_Okuma Parçası_:
══════
Birinci ve İkinci Dünya Savaşlarının hemen sonrasında –bu yıkımların etkileriyle- gelişen– felsefi akımlara ve düşünce sistemlerini incelediğimizde, bunların tümünde insana odaklanmanın izlerini görürüz. Bu düşünce akımları iyimser, karamsar, olumlu veya kötü niyetli olsa bile tümünün odağında insanın özne olarak yer aldığını görüyoruz. Özellikle ikinci büyük savaşın bitiminde sonra ortaya çıkan düşünsel yaklaşımlar da insanın birey ve özne olarak baskınlığını izlemek mümkün.
Bir felsefi akım gündeme geldiğinde, onun etkileri sadece düşünsel alanda kalmıyor. Sanattan günlük yaşama kadar yayılım gösterdiğini ve çeşitli biçimlerdeki yorumlarıyla bir moda veya tarz haline geldiğini görüyoruz. Bir adım daha öteye gidersek düşünsel akımların odağında yer alan çekirdek öz, diğer bilim, sanat ve disiplin dallarında da referans noktası olarak kullanılmaya başlanıyor. 1950’lerle başlayan bireyselleşme ve özneleşme yöneliminin izlerini şaşırtıcı biçimde ekonomi, edebiyat, müzik, psikoloji, ulaşım veya konaklama gibi birbirinden çok farklı yaşam unsurlarında gördük. Postmodernizm, liberalizm, libertaryanizm ve benzerleri bu yönelimin farklı isimlendirmeleriydi.
Özneden Ağa
1980’ler sonrasında bilimsel ve teknolojik gelişmeler ile Soğuk Savaş’ın bitip küreselleşmenin egemen olmaya başlaması dünyayı farklı bir noktaya taşıdı. Şimdi farklı bir algı var. Bir şeyin farkına vardık. Bireyi özne olarak ele aldığımız 20’nci yüzyılda –psikoloji ve zihin sağlığı alanındaki tüm çalışmalara karşın- onu bir kapalı kutu olarak anladığımızı ve yorumladığımızı fark ettik. Birey, bir kara kutu olarak kendi başına referans alınabilecek bir özne değilmiş.
Evrende öyle madde türleri var ki, örneğin oda sıcaklığı (standart şartlar) dışına çıkardığınızda çok farklı özellikler gösteriyor. Bilişim, iletişim, özel olarak medya ve İnternet teknolojilerinin gelişmesi bize doğadaki bu özelliğin insan için de geçerli olduğunu bir kez daha gösterdi. Sözünü ettiğim ilerlemeler, elektronik ağlar oluşması ve bireylerin bu ağlara bir uç olarak bağlanmaları sonucunu getirdi. Veri akışı artıp çeşitlendi. Fiziksel mesafelerin yarattığı sorunlar, elektronik yakınlık ile aşıldı. Artık birey sadece kendi başına bir özne değil, aynı zamanda bir ağın üyesi olarak sosyal ve ekonomik yaşamda yer almaya başladı.
══════
_Veriler_:
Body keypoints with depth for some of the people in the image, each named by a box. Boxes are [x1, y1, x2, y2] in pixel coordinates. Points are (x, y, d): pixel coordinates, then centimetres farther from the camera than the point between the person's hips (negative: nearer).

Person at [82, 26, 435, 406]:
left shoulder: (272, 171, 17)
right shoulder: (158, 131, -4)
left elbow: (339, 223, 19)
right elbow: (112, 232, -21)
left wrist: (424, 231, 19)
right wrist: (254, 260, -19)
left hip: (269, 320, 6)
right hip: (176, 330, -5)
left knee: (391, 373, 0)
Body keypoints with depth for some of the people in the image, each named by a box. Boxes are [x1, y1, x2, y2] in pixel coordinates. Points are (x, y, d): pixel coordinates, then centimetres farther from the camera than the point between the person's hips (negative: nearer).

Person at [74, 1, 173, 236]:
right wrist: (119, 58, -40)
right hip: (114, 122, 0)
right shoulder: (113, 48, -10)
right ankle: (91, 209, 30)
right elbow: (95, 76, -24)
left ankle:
══════
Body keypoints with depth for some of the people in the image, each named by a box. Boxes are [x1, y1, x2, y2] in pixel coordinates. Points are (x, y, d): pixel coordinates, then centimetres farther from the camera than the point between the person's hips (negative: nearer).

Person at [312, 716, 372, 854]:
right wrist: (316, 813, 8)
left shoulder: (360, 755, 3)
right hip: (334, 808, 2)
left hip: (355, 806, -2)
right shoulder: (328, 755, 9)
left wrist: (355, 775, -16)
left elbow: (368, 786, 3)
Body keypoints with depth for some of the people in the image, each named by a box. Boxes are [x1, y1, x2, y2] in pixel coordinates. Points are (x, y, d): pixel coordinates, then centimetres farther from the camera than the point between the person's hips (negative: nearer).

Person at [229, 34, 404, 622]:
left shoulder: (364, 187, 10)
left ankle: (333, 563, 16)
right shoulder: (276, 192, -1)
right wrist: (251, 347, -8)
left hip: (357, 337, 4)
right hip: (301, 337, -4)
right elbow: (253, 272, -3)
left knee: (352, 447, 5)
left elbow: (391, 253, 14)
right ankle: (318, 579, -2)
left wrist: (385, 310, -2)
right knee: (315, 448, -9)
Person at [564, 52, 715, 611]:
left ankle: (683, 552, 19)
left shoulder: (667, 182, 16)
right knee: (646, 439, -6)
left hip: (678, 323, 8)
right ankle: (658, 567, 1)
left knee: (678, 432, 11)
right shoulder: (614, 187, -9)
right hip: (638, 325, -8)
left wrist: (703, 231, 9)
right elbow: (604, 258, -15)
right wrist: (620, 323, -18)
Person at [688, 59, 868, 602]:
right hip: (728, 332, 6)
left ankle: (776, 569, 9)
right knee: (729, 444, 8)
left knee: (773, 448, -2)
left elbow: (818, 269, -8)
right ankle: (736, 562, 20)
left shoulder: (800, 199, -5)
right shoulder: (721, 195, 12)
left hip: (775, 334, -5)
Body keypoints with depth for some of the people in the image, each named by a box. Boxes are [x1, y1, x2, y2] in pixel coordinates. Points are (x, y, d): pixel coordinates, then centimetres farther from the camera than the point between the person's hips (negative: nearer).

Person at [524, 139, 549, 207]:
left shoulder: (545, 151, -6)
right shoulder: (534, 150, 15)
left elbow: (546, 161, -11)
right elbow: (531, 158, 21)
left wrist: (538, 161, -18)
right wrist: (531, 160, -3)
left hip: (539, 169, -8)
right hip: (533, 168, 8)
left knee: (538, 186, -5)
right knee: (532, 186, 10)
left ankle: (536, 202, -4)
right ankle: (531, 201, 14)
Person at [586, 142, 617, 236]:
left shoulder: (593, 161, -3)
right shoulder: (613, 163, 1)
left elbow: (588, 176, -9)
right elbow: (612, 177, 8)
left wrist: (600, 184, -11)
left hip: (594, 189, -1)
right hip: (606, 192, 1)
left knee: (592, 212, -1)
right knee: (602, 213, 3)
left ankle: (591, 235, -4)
══════
_Görevler_:
a – Okuma parçasında "Birinci ve İkinci" sözlerinden "baskınlığını izlemek mümkün." sözlerine kadar olan bölümü, bu sözler de dahil, "iyimser" yerine "umutlu" koyarak güncelleyin ve yeniden yazın.
b – Listede "right ankle: (658, 567, 1)" bulunan satırdan "right hip: (728, 332, 6)" bulunan satıra kadar, bu satır da dahil, olan satırları yalnızca kendileri olacak şekilde bir JSON dizisi olarak düzenleyin. Her satır ayrı bir dize olsun, boş satırlar alınmasın.

_Sırayla Yanıtlar_:
a –
Birinci ve İkinci Dünya Savaşlarının hemen sonrasında –bu yıkımların etkileriyle- gelişen– felsefi akımlara ve düşünce sistemlerini incelediğimizde, bunların tümünde insana odaklanmanın izlerini görürüz. Bu düşünce akımları umutlu, karamsar, olumlu veya kötü niyetli olsa bile tümünün odağında insanın özne olarak yer aldığını görüyoruz. Özellikle ikinci büyük savaşın bitiminde sonra ortaya çıkan düşünsel yaklaşımlar da insanın birey ve özne olarak baskınlığını izlemek mümkün.

b –
[
  "right ankle: (658, 567, 1)",
  "left knee: (678, 432, 11)",
  "right shoulder: (614, 187, -9)",
  "right hip: (638, 325, -8)",
  "left wrist: (703, 231, 9)",
  "right elbow: (604, 258, -15)",
  "right wrist: (620, 323, -18)",
  "Person at [688, 59, 868, 602]:",
  "right hip: (728, 332, 6)"
]